Aim of the task
Gather every line in the rows below that contains the word "докризисном".

(The data Opens)

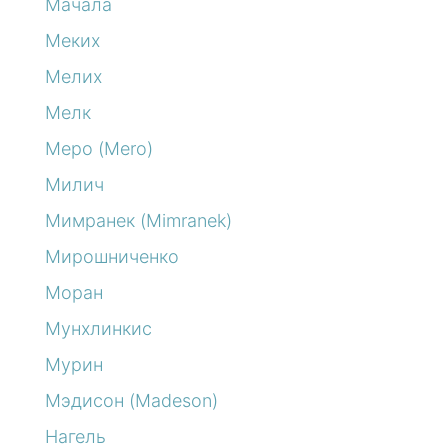
Мачала
Меких
Мелих
Мелк
Меро (Mero)
Милич
Мимранек (Mimranek)
Мирошниченко
Моран
Мунхлинкис
Мурин
Мэдисон (Madeson)
Нагель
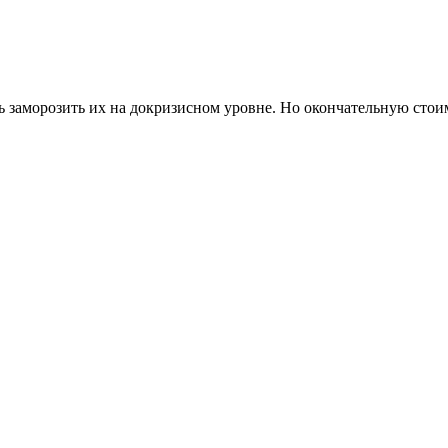
заморозить их на докризисном уровне. Но окончательную стоим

(The data Closes)

Solution below
заморозить их на докризисном уровне. Но окончательную стоим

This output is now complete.